The anti-hero of seasons one and two was Stig Helmer, the disgraced Swedish (and Dane-hating) neurosurgeon played by Ernst-Hugo Järegård, who died a year after season two of Kingdom aired. (His death, notably, was followed by the deaths of fellow cast members Morten Rotne Leffers, also in 1998, and Kirsten Rolffes in 2000, one reason the original series came to an end.) In Exodus, however, Helmer has been replaced by Helmer Jr., aka Halfmer (half of his father), played by Mikael Persbrandt. Halfmer has accepted the job at Rigshospitalet, “compelled to go to the country that drove (his) father crazy,” and his own descent into madness is near-immediate, later seen sobbing, coated in mud and clutching his father’s ashes to his chest (contained within a Swedish Tetra Pak no less). Persbrandt is one of the best additions to the series; where Järegård’s Helmer was cartoonishly loathsome, Halmer is desperate and broken, his manic disintegration more difficult to watch. 
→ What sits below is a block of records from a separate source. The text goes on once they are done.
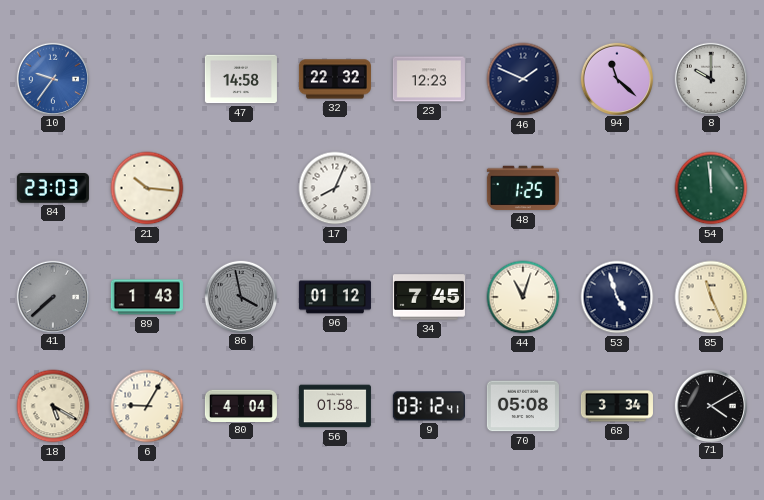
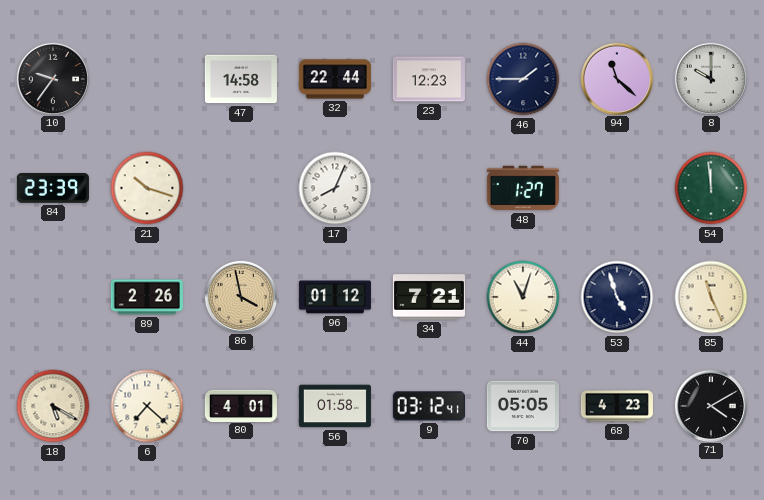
10 dial: blue -> black
32: 22:32 -> 22:44
46: 1:49 -> 1:45
84: 23:03 -> 23:39
21: 10:16 -> 10:18
48: 1:25 -> 1:27
41: 7:38 -> none
89: 1:43 -> 2:26
86 dial: grey -> champagne
34: 7:45 -> 7:21
6: 9:05 -> 7:22
80: 4:04 -> 4:01
70: 05:08 -> 05:05
68: 3:34 -> 4:23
If you’re wondering, ‘What’s a Lars von Trier work without something infuriating?’, here it is unfortunately an interminable and gratuitous sexual harassment subplot where a female staff member, Anna (in an albeit strange and captivating performance by Tuva Novotny), entraps Halfmer in a series of farcical stunts (like wearing fake nipples and scrubs that don’t stay up, the better to suddenly fall down). If the endless mockery of the Swedes is somehow hilarious, Anna’s devious flirtations land flat.

Still, the mayhem is glorious. At the risk of giving spoilers, Udo Kier makes a reappearance as Little Brother, only this time he’s much, much larger, and now known as Big Brother: a sort of bald Alice in Wonderland drowning in his own tears in the infamous bleaching ponds that viewers of the original will immediately recognize. The spirit Solomon, trapped in a glass jar, has to be fed treats shredded with a miniature cheese grater before giving spiritual advice, and the Rigshospitalet’s basement is home not only to an opium den where retired doctors finish their days in a drugged stupor but to a dimly lit IT department casually conducting hacking operations. 

Exodus‘s coyly meta premise hovers ectoplasmically around the show without distracting from the comedic terror unfolding within the hospital, and all the while Jørgensen’s Karen is a determinedly brave force through the chaos. Like the original Kingdom, and like any successful soap opera, Exodus packs a surprising emotional force through its characteristic Trier impishness, inviting us, as the show’s tag phrase goes, to “be prepared to take the Good, with the Evil.” ■

The Kingdom: Exodus (directed by Lars Von Trier)

The Kingdom: Exodus is currently streaming on MUBI.